Why do doctors prescribe antipsychotics?

Doctors use antipsychotic medication to treat psychosis if the psychotic symptoms are very distressing for your loved one—or dangerous for either of you. These drugs are a last resort because they come with a black box warning about the increased risk of death in older adults who take them.

How to help someone with hallucinations?

When your loved one is, for example, interacting with a hallucination, you should gently distract them and help shift their attention to something else. Here are other ways you can help reduce psychotic symptoms for your loved ones: Engage your loved one in regular activities, including exercise, music, arts, games.

Can you put a relative on medication for dementia?
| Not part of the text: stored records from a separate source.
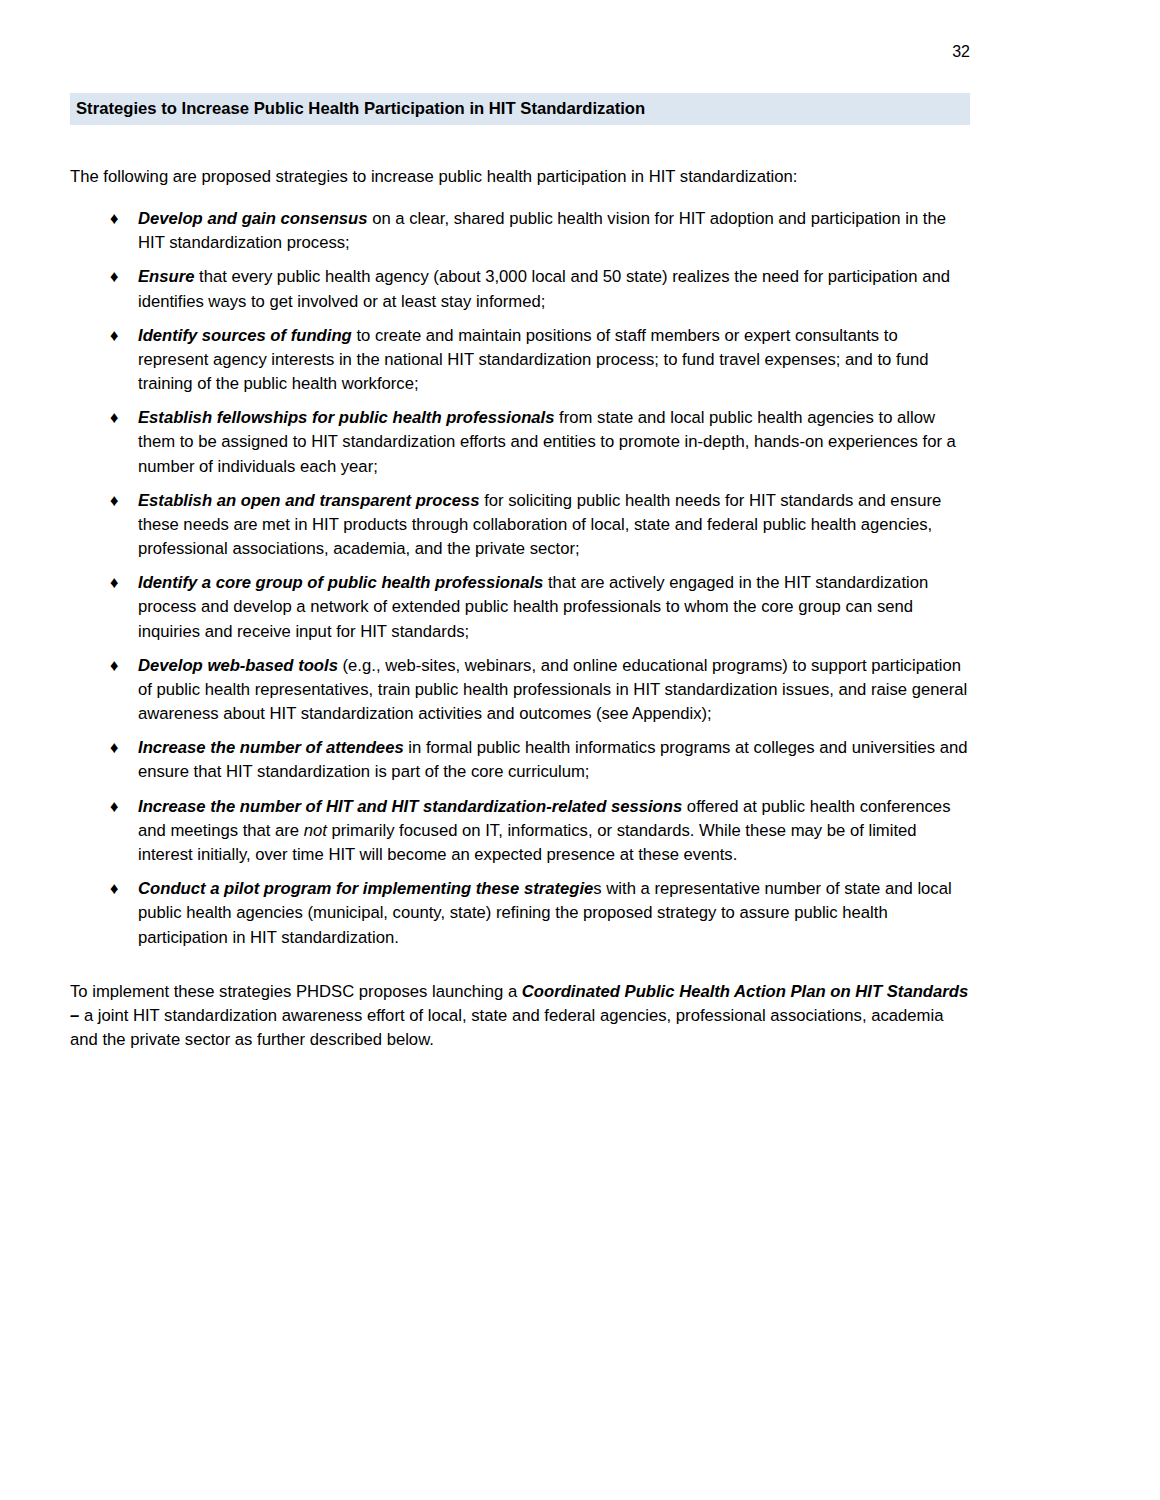32
Strategies to Increase Public Health Participation in HIT Standardization
The following are proposed strategies to increase public health participation in HIT standardization:
Develop and gain consensus on a clear, shared public health vision for HIT adoption and participation in the HIT standardization process;
Ensure that every public health agency (about 3,000 local and 50 state) realizes the need for participation and identifies ways to get involved or at least stay informed;
Identify sources of funding to create and maintain positions of staff members or expert consultants to represent agency interests in the national HIT standardization process; to fund travel expenses; and to fund training of the public health workforce;
Establish fellowships for public health professionals from state and local public health agencies to allow them to be assigned to HIT standardization efforts and entities to promote in-depth, hands-on experiences for a number of individuals each year;
Establish an open and transparent process for soliciting public health needs for HIT standards and ensure these needs are met in HIT products through collaboration of local, state and federal public health agencies, professional associations, academia, and the private sector;
Identify a core group of public health professionals that are actively engaged in the HIT standardization process and develop a network of extended public health professionals to whom the core group can send inquiries and receive input for HIT standards;
Develop web-based tools (e.g., web-sites, webinars, and online educational programs) to support participation of public health representatives, train public health professionals in HIT standardization issues, and raise general awareness about HIT standardization activities and outcomes (see Appendix);
Increase the number of attendees in formal public health informatics programs at colleges and universities and ensure that HIT standardization is part of the core curriculum;
Increase the number of HIT and HIT standardization-related sessions offered at public health conferences and meetings that are not primarily focused on IT, informatics, or standards. While these may be of limited interest initially, over time HIT will become an expected presence at these events.
Conduct a pilot program for implementing these strategies with a representative number of state and local public health agencies (municipal, county, state) refining the proposed strategy to assure public health participation in HIT standardization.
To implement these strategies PHDSC proposes launching a Coordinated Public Health Action Plan on HIT Standards – a joint HIT standardization awareness effort of local, state and federal agencies, professional associations, academia and the private sector as further described below.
You don’t want to put a relative with dementia on unnecessary medications—especially not antipsychotics that can bring serious risks and side effects, warns Rodolfo Savica, M.D., a neurologist who treats patients with dementia at Mayo Clinic in Rochester, MN. If the delusions or hallucinations are not hurting you or your loved one, medicine might not be necessary, he adds.

Can paranoid delusions lead to violent behavior?

For example, a person with dementia may become violent with a caregiver they suspect of stealing or a spouse they suspect of infidelity.

Can you take antipsychotics for a short time?

But, an FDA analysis of its safety concluded that the benefits of this drug outweigh the risks. Like with other drugs in its class, people with delusions and hallucinations may only take it for a short time. “Antipsychotics are not at all a lifelong or long-term commitment,” Dr. Lantz says.